Elle reçoit pour en parler Eric Fourneret, docteur en philosophie, membre du Centre de recherche Sens, Ethique et Société (CERSES) à l'Université Paris-Descartes, et Bernard Devalois, Chef du service de l'unité de soins palliatifs à l'hôpital de Pontoise, ancien président de la société française d'accompagnement et de soins palliatifs (SFAP).

Donner la vie, c’est donner la mort.

Vivants, nous sommes tous mourants et nous vivons chaque jour en sachant que l’on va mourir.

Pourtant mourir, demeure une affaire délicate…. Vieillir, tomber gravement malade aussi.

La maladie, la vieillesse, la mort sont les trois grandes humiliations de l’homme.

La maladie est une rupture existentielle, une rupture avec l’avenir, avec le présent, avec notre corps. Une rupture qui nous renvoie à la finitude de notre condition, à notre vulnérabilité.

Peut-on, faut-il guérir de tout ?

En 50 ans, la médecine a fait des progrès spectaculaires. Au point de donner naissance, on l’a vu, à un courant de pensée, le transhumanisme, convaincu que nous parviendrons à percer le secret de la Salamandre. Que nous parviendrons à devenir immortels.

Mais la vie étant ce qu’elle est : mortelle pour le moment.

Les pathologies étant ce qu’elles sont : non toujours curables, pour le moment. La médecine doit-elle limiter son rôle au combat pour leur éradication ?

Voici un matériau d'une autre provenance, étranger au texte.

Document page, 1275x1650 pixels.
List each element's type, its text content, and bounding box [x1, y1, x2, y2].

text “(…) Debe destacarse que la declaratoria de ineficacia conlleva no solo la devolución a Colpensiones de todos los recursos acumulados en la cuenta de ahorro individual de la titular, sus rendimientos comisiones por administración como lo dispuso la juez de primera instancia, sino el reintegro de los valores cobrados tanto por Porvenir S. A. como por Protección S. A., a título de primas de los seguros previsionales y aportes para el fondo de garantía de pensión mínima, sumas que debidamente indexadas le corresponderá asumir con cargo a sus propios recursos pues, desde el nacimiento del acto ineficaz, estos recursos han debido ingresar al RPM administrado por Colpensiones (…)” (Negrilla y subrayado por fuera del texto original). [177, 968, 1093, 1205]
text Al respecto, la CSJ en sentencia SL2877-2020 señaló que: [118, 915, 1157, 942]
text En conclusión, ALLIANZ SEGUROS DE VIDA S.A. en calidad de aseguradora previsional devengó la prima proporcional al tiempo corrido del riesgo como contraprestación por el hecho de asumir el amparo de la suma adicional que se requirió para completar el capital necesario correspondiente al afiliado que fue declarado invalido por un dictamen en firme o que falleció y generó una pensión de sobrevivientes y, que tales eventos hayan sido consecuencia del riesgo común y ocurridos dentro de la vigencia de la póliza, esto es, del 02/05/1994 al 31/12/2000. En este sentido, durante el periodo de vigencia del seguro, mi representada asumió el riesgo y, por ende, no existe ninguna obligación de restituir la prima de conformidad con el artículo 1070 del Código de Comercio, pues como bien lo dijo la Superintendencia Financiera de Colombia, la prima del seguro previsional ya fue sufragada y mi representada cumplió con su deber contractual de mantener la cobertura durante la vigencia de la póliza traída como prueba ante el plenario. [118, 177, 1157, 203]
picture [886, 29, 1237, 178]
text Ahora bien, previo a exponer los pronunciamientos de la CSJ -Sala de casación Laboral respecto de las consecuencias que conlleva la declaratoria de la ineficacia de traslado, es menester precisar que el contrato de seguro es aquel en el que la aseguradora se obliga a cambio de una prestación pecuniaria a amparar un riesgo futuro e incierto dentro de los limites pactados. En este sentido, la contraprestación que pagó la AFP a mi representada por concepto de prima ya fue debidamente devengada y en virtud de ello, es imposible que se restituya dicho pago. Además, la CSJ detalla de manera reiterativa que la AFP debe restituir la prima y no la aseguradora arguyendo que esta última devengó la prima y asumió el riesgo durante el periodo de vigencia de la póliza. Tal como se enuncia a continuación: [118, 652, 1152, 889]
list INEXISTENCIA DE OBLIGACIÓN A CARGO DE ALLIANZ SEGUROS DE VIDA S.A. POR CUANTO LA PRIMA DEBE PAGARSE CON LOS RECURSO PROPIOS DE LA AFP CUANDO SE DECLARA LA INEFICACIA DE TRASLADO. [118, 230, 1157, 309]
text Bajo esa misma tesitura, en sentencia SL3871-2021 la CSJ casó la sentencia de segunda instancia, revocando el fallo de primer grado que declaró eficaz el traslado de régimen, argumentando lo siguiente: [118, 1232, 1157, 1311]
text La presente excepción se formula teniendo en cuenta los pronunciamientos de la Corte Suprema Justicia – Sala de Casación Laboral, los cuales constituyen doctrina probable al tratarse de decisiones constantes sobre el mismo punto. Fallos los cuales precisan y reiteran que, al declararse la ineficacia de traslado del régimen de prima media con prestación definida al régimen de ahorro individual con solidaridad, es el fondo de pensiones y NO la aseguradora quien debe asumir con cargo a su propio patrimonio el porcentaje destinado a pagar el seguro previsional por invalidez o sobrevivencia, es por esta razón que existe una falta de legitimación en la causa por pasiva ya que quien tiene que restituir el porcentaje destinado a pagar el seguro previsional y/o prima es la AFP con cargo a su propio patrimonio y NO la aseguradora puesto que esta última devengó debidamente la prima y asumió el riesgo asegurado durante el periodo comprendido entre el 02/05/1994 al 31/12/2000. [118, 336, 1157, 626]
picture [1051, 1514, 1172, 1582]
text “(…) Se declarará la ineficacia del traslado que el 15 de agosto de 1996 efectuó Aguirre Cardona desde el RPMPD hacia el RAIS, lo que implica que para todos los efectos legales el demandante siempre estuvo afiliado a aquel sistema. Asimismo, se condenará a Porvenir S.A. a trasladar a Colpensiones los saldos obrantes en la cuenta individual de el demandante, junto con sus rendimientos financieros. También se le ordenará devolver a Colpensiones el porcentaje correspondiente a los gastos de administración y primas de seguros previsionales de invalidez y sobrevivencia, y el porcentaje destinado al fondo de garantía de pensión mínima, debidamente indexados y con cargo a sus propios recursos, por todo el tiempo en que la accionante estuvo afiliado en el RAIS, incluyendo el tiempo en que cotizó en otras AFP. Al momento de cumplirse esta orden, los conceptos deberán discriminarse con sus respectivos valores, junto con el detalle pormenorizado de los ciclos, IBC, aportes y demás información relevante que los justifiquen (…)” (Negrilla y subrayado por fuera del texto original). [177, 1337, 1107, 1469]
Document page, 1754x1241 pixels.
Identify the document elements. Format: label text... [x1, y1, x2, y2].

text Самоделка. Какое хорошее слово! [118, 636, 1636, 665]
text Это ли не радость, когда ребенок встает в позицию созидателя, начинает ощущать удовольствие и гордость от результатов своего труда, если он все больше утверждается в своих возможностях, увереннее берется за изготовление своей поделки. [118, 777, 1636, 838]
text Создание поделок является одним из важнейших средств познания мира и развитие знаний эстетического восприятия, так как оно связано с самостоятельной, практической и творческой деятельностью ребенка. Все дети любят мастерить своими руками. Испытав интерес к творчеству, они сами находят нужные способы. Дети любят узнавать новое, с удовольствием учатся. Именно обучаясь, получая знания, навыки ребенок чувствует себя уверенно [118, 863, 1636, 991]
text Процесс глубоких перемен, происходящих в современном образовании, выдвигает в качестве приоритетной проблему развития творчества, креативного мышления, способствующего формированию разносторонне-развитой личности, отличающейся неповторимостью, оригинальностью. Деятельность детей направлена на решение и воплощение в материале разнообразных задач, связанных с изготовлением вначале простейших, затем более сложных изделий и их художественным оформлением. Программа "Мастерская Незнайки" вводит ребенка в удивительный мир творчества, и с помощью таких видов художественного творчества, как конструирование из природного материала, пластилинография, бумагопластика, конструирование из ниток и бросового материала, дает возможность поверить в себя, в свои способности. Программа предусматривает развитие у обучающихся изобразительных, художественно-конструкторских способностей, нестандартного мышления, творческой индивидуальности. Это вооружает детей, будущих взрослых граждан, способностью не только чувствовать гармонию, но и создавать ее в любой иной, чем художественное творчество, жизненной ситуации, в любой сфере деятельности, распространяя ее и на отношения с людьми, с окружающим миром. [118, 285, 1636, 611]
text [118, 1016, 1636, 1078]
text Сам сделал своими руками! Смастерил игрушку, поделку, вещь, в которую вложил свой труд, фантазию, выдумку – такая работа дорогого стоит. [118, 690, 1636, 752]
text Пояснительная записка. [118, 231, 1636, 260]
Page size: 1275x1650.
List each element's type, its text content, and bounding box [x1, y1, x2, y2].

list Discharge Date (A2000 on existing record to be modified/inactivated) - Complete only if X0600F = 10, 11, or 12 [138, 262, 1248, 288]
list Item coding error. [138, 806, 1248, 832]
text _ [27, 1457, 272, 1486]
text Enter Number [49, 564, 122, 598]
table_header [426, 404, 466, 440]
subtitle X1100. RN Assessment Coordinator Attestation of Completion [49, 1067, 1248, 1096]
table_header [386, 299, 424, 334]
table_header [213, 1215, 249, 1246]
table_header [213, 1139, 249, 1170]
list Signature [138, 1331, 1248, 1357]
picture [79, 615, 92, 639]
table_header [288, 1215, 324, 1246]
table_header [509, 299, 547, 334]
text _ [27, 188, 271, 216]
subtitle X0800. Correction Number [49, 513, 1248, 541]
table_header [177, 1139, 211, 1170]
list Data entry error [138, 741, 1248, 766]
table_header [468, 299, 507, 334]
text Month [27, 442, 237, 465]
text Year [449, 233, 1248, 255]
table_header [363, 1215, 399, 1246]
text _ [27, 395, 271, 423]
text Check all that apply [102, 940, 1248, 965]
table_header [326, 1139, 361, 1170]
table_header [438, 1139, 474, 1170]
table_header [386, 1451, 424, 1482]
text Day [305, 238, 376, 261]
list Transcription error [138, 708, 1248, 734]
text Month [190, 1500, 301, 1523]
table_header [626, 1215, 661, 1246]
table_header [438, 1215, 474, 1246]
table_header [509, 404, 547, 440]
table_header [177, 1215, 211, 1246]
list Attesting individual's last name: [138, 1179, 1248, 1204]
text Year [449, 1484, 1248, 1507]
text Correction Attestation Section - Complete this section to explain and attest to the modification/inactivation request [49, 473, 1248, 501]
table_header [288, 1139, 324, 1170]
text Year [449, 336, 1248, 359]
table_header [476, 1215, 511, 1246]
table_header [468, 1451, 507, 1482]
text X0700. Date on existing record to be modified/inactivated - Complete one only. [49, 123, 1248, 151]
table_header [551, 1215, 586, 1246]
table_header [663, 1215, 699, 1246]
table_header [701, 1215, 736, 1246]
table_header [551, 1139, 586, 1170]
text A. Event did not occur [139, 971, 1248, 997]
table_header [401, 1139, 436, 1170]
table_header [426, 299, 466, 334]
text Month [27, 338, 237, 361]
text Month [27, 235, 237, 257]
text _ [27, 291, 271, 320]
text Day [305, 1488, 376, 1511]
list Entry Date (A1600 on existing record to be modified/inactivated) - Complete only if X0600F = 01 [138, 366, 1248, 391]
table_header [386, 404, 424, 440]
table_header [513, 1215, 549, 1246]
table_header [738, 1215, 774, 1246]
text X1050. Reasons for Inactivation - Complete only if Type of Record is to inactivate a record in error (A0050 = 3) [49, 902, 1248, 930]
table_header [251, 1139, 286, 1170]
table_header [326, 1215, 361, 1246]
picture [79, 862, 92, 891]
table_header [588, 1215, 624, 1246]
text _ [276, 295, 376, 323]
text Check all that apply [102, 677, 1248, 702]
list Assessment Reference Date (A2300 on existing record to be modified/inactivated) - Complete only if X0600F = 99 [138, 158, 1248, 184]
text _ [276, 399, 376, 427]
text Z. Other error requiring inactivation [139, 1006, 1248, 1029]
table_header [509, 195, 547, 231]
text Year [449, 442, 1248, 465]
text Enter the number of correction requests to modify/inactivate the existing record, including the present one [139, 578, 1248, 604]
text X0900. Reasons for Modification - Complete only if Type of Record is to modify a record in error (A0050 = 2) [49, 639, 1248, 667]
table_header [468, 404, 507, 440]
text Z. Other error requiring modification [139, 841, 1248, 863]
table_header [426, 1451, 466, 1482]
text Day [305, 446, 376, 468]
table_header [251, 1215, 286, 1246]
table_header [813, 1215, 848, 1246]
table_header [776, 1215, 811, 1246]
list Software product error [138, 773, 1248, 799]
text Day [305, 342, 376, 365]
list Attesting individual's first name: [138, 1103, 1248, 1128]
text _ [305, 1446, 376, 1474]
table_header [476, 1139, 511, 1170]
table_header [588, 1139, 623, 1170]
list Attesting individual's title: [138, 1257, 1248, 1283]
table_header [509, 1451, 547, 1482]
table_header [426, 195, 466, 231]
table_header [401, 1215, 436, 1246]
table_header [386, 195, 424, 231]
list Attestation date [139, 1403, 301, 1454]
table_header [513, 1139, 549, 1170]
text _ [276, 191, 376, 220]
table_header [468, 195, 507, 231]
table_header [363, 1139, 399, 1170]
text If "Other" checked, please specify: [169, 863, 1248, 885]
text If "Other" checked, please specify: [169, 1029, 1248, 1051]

A qui appartient le corps humain ? A la médecine ? Au législateur ? A la famille ?

A qui appartient la vie ? Aux curés ? Aux philosophes ?

Peut-on véritablement s’accorder collectivement sur une volonté de vivre ? Sur une volonté de mourir ?

Le reportage : Enrique, 49 ans, séropositif et atteint d'un cancer du lymphome.